Forum Discussion

Jeff_80625's avatar
Jeff_80625
Icon for Nimbostratus rankNimbostratus
May 18, 2007

http header no-cache

I need to create a rule that will send the cache-control directive "no-cache" to the browser so that firefox will not put an SSL page in the bfcache. I can find some help on creating the rule with version 9.x, but does anyone know how to do it with version 4.x?
application delivery
dev
devops
iRules
v4

6 Replies

Sort By
  • hooleylist's avatar
    hooleylist
    Icon for Cirrostratus rankCirrostratus
    May 21, 2007
    I could be wrong, but I don't believe there is an option to insert HTTP headers in responses in 4.x. Are you able to upgrade the unit to 9.x?

     

     

    Aaron
  • Jeff_80625's avatar
    Jeff_80625
    Icon for Nimbostratus rankNimbostratus
    May 21, 2007
    Our test environment is 4.x, production is 9.x. Not going to be getting test upgraded for a bit, needed to find a way in test to make it work if possible.

     

     

    How would you do it in 9.x?
  • hooleylist's avatar
    hooleylist
    Icon for Cirrostratus rankCirrostratus
    May 21, 2007
    Could you set up a test virtual server on your 9.x production units to test this.

    To insert a header in the response in 9.x, you could use:

    
when HTTP_RESPONSE {
   HTTP::header insert my_header_name my_header_value
}

    Can you configure the web app to insert the headers?

    Else, if you have to test on 4.x and it's very limited manual testing, you could use an HTTP interception proxy (like BURP or Paros). An interception proxy runs on the client and allows you to manipulate the request and or response headers and data after the browser sends the request and before the browser gets the response. You would need to change each response individually though. I wouldn't recommend it for anything more than a handful of tests.

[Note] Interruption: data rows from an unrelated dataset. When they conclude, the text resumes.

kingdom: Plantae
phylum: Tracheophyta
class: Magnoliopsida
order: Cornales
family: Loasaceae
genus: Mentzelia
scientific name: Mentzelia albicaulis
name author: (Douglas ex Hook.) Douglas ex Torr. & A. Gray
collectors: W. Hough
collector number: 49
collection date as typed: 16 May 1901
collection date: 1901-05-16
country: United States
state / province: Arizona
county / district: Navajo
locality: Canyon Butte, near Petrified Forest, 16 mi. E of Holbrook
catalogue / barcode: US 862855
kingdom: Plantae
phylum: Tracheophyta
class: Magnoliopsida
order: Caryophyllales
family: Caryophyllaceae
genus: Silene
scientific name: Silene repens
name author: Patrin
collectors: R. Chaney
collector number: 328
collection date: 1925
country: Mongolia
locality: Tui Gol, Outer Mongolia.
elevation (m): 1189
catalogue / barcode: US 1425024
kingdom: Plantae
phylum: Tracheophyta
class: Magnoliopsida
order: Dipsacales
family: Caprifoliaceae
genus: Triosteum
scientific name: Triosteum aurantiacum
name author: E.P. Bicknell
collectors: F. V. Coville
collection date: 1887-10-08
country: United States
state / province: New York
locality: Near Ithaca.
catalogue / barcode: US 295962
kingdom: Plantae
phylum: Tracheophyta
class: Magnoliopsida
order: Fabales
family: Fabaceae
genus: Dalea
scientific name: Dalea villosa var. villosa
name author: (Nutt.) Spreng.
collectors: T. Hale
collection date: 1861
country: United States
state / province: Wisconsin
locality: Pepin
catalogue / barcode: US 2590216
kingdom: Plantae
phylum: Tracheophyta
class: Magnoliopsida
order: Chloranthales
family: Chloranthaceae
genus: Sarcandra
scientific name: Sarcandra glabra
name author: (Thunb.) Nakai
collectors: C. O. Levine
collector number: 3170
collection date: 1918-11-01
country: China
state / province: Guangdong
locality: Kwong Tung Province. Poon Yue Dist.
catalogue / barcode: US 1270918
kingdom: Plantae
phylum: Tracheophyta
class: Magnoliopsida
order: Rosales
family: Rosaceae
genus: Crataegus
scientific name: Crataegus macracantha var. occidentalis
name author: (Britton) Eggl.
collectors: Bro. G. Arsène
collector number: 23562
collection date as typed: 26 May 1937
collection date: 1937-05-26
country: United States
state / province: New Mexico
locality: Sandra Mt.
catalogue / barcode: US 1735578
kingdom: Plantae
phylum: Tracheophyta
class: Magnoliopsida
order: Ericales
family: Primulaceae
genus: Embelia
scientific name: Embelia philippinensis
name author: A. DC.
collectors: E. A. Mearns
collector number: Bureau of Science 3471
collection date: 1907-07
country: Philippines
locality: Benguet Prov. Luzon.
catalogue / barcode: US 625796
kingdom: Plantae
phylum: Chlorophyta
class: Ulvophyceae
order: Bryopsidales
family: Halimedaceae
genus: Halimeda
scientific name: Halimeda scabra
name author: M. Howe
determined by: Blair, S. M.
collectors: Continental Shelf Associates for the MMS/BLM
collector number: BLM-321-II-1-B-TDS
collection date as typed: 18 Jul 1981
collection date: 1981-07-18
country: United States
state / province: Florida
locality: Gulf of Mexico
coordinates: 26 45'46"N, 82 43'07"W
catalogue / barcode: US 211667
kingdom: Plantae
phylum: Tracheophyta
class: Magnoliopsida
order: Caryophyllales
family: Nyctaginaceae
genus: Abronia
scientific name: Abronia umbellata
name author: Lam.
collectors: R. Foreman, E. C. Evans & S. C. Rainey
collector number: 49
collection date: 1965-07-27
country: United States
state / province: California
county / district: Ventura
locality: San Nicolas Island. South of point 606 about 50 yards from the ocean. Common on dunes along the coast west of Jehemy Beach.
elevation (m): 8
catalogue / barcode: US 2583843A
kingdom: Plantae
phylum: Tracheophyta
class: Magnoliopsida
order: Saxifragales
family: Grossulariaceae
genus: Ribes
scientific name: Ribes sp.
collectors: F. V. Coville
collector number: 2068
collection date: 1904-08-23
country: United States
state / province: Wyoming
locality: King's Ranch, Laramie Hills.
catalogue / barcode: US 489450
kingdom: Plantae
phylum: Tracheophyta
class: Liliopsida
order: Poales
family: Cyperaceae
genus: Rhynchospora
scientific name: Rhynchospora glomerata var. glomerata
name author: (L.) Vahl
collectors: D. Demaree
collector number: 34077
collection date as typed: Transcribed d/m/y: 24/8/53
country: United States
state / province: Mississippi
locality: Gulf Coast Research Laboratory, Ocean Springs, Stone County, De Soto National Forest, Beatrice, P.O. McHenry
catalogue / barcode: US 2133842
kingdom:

    http://www.portswigger.net/proxy/download.html

    http://www.parosproxy.org/download.shtml

    Aaron
  • Jeff_80625's avatar
    Jeff_80625
    Icon for Nimbostratus rankNimbostratus
    May 21, 2007
    The application is running on an application server (WebLogic) that is behind a web server (Sun One), both of which are attempting to set the header.

     

     

    The problem we are having is that even though pages are protected by SSL the "cache-control: no-cache" HTTP header is not being set so firefox and IE7 are caching the pages. We absolutely do not want caching to happen for these pages.

     

     

    In my development environment - where there is not F5 LB - even though the application is trying to set the header I had to change the web server config so that the header was being set. I assumed that since the browser is talking to the F5, even though both the web and app servers are attempting to set the header, only the F5 can actually do so.
  • hooleylist's avatar
    hooleylist
    Icon for Cirrostratus rankCirrostratus
    May 22, 2007
    BIG-IP shouldn't modify cache headers unless you have that configured in the HTTP profile. Are you seeing headers set by the web or app server not being received by the client as they were set? If so, do you have RAM cache enabled on the HTTP profile?

     

     

    Aaron
  • Jeff_80625's avatar
    Jeff_80625
    Icon for Nimbostratus rankNimbostratus
    May 23, 2007
    The problem actually ended up being that the headers being set by the application were not set correctly so that all browsers would be instructed not to cache an SSL protected page. Firefox needs the no-cache directive, Opera needs the must-revalidate directive. The headers were also only being set through meta tags on the page, the application is java and has the ability to use the HttpServletResponse.setHeader() method. Once I got all of that in place the problem was resolved and now none of the popular browsers are caching my SSL pages.